1. Recall that $$ f''(\mu) = \left[ \mu^{\nu} + (1 - \nu) \right] \nu \mu^{\nu-2} e^{-\mu^\nu} $$ I have chosen to focus at $x \in [\mu - \mu^\rho, \mu + \mu^\rho]$ for $0 < \rho <1$. And I have define $$h(\mu) = 2 \nu (\mu - \mu^{\rho})^{2\nu-2} \exp(\mu^\nu - (\mu - \mu^{\rho})^{\nu})$$ such that for $\mu$ large enough, $\exp(-\mu^\nu)h(\mu) \geq f''(x)$ for all $x \in [\mu - \mu^\rho, \mu + \mu^\rho]$, and then the targeted inequality holds $$ \exp(-x^v) \leq \exp(-\mu^v) + (x-\mu)(-v\mu^{v-1}) \exp(-\mu^v) + \frac{(x-\mu)^2}{2}\exp(-\mu^v)h(\mu) $$

It remains to show that $\log(1+h(\mu)/2)$ is negligeable for all $\nu >0$ in comparison to of $\mu^\nu$. We have $$ \log(1 + h(\mu)/2) \sim \log(h(\mu)/2) = \log \nu + (2\nu-2)\log(\mu - \mu^{\rho}) + \mu^\nu - (\mu - \mu^{\rho})^{\nu} $$ And the result follows as $$ (\mu - \mu^{\rho})^{\nu} = \mu^\nu (1-\mu^{\rho-1})^{\nu} = \mu^\nu (1+o(1)) = \mu^\nu + o(\mu^\nu) $$ Then following Michael's arguments, the result holds true for all $\nu >0$.
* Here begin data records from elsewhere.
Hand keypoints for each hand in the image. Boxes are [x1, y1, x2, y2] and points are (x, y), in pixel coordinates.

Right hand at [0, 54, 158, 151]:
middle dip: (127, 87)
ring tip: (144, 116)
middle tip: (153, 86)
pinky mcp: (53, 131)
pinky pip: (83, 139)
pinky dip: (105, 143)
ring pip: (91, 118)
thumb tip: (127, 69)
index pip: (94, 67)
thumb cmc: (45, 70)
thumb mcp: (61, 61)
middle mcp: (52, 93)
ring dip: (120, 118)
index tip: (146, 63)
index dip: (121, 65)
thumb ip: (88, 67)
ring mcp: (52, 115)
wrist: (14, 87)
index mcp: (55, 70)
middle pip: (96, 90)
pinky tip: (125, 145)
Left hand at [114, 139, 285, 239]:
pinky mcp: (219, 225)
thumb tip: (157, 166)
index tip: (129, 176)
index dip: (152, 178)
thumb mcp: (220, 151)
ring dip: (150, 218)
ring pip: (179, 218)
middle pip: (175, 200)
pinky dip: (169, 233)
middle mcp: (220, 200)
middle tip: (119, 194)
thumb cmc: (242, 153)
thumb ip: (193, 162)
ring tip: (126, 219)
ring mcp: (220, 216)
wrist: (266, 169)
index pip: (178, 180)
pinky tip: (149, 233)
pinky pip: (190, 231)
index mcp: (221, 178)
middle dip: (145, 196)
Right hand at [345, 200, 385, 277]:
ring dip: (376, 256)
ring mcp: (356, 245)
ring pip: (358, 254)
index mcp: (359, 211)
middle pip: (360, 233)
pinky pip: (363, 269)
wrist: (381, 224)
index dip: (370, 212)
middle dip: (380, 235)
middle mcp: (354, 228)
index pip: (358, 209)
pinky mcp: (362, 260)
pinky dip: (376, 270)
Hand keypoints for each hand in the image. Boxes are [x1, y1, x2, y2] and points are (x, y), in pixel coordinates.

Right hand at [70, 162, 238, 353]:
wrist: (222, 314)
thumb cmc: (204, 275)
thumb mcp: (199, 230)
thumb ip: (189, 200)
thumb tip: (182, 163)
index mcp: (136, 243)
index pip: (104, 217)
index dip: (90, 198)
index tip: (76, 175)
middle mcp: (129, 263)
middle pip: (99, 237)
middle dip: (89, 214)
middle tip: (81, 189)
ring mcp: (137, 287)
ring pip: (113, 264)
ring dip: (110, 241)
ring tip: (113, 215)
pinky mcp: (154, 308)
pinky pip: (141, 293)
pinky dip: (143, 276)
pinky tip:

2. Nevertheless, I have an issue. For $\nu=2$, I know that $$ -\log \mathbb{E}\left[\exp\left(-|X|^2\right)\right] = \frac13 \mu^2 + \frac12 \log 3 $$ which contradicts the result because of the factor $1/3$ (convolution of a gaussian of variance 1, with a gaussian of variance 2). See with Maple

-log(int(1/sqrt(2*Pi)*exp(-x^2)*exp(-(x-mu)^2/2), x=-infinity..infinity));

My numerical simulations show that the asymptotical behavior is $\mu^\nu$ for $\nu < 2$, but nor for $\nu =2$. For $\nu > 2$, my simulations are too unstable to make any conclusion. Where is in the proof the reason to discard $\nu = 2$?

We can check with Maple that it works for $\nu=1$ (Maple cannot solve it otherwise)

> limit(-log(int(1/sqrt(2*Pi)*exp(-abs(x)^1)*exp(-(x-mu)^2/2), x=-infinity..infinity))/mu^1, mu=infinity);
1

> limit(-log(int(1/sqrt(2*Pi)*exp(-abs(x)^2)*exp(-(x-mu)^2/2), x=-infinity..infinity))/mu^2, mu=infinity);                                                                          
1/3

Thanks